Griffman explained that you can do that same job using an Action inside Keyboard Maestro called Split Path. I’m not going to go through all of the details but I put a screenshot in the shownotes of how simple it is.

Keyboard Maestro showing Split Path breaking out the file name, the path to the file, and the extension into separate addressable variables
Keyboard Maestro’s Split Path Breaking Out Each Variable from the File Name and Path

Griffman explained that my shell script could then be quite simply the running of the actual ocrmypdf command. The macro using Griffman’s solution is simple and elegant.

If this simplified version is more to your liking, I’ve included a link to download that version as well.

Download Macro: OCR-PDF-with-Keyboard-Maestro-&-Shell Script.kmmacros

Bottom Line

I’d like to thank David Roth and Jill from the Northwoods for their tireless testing of my Keyboard Maestro macro as I got it working. They found edge cases and just plain old mistakes that kept it from working and that was invaluable to me.

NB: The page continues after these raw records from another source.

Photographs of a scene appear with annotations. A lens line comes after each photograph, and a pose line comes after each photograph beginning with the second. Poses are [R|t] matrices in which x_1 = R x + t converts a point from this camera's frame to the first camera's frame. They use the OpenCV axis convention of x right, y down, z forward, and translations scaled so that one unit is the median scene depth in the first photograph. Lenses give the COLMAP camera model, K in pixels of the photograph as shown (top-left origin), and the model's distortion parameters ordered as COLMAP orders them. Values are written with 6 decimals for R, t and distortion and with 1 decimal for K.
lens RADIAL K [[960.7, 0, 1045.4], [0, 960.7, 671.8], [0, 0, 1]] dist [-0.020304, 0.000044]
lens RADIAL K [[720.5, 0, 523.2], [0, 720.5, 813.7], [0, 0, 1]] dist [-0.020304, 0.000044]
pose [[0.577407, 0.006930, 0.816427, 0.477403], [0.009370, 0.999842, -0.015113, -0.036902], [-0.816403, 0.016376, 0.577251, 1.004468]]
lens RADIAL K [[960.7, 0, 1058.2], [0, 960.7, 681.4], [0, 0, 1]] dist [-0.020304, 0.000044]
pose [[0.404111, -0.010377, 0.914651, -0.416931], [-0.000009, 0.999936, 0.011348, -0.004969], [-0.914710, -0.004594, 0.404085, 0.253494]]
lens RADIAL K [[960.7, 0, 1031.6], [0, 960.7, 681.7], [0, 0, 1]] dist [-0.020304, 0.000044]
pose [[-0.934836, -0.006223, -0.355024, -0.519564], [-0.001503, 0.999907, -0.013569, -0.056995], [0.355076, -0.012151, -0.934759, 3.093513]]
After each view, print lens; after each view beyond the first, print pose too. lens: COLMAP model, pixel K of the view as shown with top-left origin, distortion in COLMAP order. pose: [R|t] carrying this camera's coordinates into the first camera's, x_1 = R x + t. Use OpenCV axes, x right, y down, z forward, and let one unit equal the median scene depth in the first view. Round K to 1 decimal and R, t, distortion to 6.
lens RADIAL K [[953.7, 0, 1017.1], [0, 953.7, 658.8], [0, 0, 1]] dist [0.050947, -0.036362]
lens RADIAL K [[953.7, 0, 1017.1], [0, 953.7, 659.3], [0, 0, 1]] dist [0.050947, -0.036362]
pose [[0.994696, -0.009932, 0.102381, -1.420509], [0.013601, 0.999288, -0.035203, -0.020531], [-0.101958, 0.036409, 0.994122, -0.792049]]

David Roth actually needs this macro as he runs into non-OCRd PDFs all the time that he needs to convert so he was quite grateful for my work on this. After it was working, I asked him, “Is there anything about this that you wish worked differently?”

His answer was, “I’d like to be able to trigger it without Keyboard Maestro, which I seldom use.”

Sigh. You know what this means, don’t you? There’s a part 3 to this story. I promise it won’t be nearly as dense as parts 1 and 2, because the final solution is delightfully simple and easy to use. I’ll give you a spoiler, I created a Quick Action that allows the user to simply right-click on a PDF and select the action to OCR the file. Mike Price is yelling, “I told you so!” into his phone right now because he suggested that very solution ages ago. If I’d listened to him straight away, think of all the things I wouldn’t have learned.